A review of the proposal to defund NPS MedicineWise may have backed it, but not without some reservations.


The Morrison government may have underestimated the risks involved in moving NPS MedicineWise’s educational and medicines stewardship programs to a government body, according to an independent review.

Released late last week, the review by Deloitte concluded immediate actions to mitigate risk were needed if a redesigned Quality Use of Medicines program were to avoid gaps in services after NPS MedicineWise is shut down at the end of the year.

The review was commissioned to assess a 2022-23 budget measure authorising the redesign of the quality use of diagnostics, therapeutics and pathology (QUDTP) program. Under the plan, the program’s stewardship functions would be moved from NPS to the Australian Commission on Safety and Quality in Health Care (ACSQHC).

The education programs which NPS runs for health professionals and consumers are set to move to a contested funding arrangement.

Health Minister Mark Butler last month accepted the review’s conclusion that “the policy intention of the 2022-23 Budget Measure is appropriate for the delivery of the QUDTP”.

However, Deloitte was also concerned the market for an educational services provider had not yet been tested. “Therefore, it may not have the capacity, capability or willingness to deliver the program of contestable functions to the same or better quality,” the review said.

While the medical colleges – as well as NPS MedicineWise – were proposed as possible leaders of educational activities, the design and distribution of these activities has not been clarified.

The failure to find an appropriate service provider would have significant implications.

“The quality, capacity and coordination of educational program delivery will be compromised,” the review said. “Important educational activities will not be undertaken to the same degree and reach as previously provided, limiting the impact of QUM activities.”

Deloitte was particularly concerned about the future of Australian Prescriber, currently published by NPS MedicineWise.

“It is unclear who will have responsibility for its preparation and publication in the near to medium term,” the review found. “With a distribution list of over 100,000 clinicians and a source of current medication and therapeutics information, it is essential there is a plan for its continued contribution to the Australian healthcare landscape and knowledge base.

“At present there is no equivalent publication available in Australia, which could have flow on impacts to the prescribing and dispensing of medications in line with the principles of QUM.”

The report was also concerned that NPS MedicineWise was only reaching between 27% and 33% of GPs per individual QUDTP program.

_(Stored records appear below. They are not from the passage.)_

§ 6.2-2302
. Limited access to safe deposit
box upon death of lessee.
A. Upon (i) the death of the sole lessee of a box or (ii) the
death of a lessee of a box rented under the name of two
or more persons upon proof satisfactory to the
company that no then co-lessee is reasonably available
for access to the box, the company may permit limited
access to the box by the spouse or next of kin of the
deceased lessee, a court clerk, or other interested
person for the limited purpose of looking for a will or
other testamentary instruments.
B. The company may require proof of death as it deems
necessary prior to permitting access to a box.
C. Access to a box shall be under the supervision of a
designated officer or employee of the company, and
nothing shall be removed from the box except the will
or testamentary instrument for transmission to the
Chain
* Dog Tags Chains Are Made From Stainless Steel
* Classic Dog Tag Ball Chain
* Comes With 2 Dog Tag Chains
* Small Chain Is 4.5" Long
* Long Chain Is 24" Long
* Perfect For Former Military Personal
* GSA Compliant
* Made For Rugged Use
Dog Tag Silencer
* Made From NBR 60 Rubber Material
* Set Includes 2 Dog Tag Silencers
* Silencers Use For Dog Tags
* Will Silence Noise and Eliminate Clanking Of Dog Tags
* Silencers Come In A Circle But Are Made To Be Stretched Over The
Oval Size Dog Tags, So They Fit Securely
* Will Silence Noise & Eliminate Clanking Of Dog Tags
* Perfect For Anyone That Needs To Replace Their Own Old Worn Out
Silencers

“It may reasonably be expected that this reach should have been larger given the standing of NPS MedicineWise,” the report said.

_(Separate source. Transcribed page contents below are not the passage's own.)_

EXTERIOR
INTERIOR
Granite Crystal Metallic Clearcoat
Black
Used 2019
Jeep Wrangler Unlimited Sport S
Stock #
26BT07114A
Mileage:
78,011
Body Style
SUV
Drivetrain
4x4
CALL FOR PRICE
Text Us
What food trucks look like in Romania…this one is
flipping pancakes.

That is “a fair finding, but it’s a little bit misleading”, NPS MedicineWise CEO Katherine Burchfield told TMR.

“Per program we reach that level of GPs, but it’s also about reaching the critical mass of GPs with a program to achieve behavioural change. If you look at the change that was achieved through those programs, we’ve hit our objectives in terms of outcomes.

“And if you look at reach across a given year, it’s actually more than 50% of Australia’s GPs. And then if you add in things like practice reviews and the other tools we use to reach GPs – other than our educational visiting programs, which is what the Deloitte report is referring to – we actually reached 100% of GPs.

“The review doesn’t tell the whole story around reach.”

While Deloitte also pointed out in the review that “NPS MedicineWise appears to be meeting performance against the KPIs/metrics in the Grant Agreement with the exception of the MBS savings target”, Ms Burchfield said this too didn’t tell the whole story.

The organisation might not have made the MBS savings target in the past financial year, but over the previous four years it exceeded its target, she said.

“The savings go up and down based on the programs we run and whether the department approves programs that look at diagnostics – which is where we get the Medicare savings – or whether we have programs that are more PBS-focused,” Ms Burchfield said.

“We haven’t had a lot of new work coming in around diagnostics more recently so we were under target for the Medicare savings this year. We did provide further information to Deloitte on that after the report was released. It’s not something they followed up with us before they made that statement. And we thought it was a bit of a misrepresentation.

“We have all the evaluation reports with those figures, as well as showing how the calculations to get to that figure were done. So if they’d asked us for that information, we could have provided it and we did provide it after the report was released, but they chose not to adjust the report.”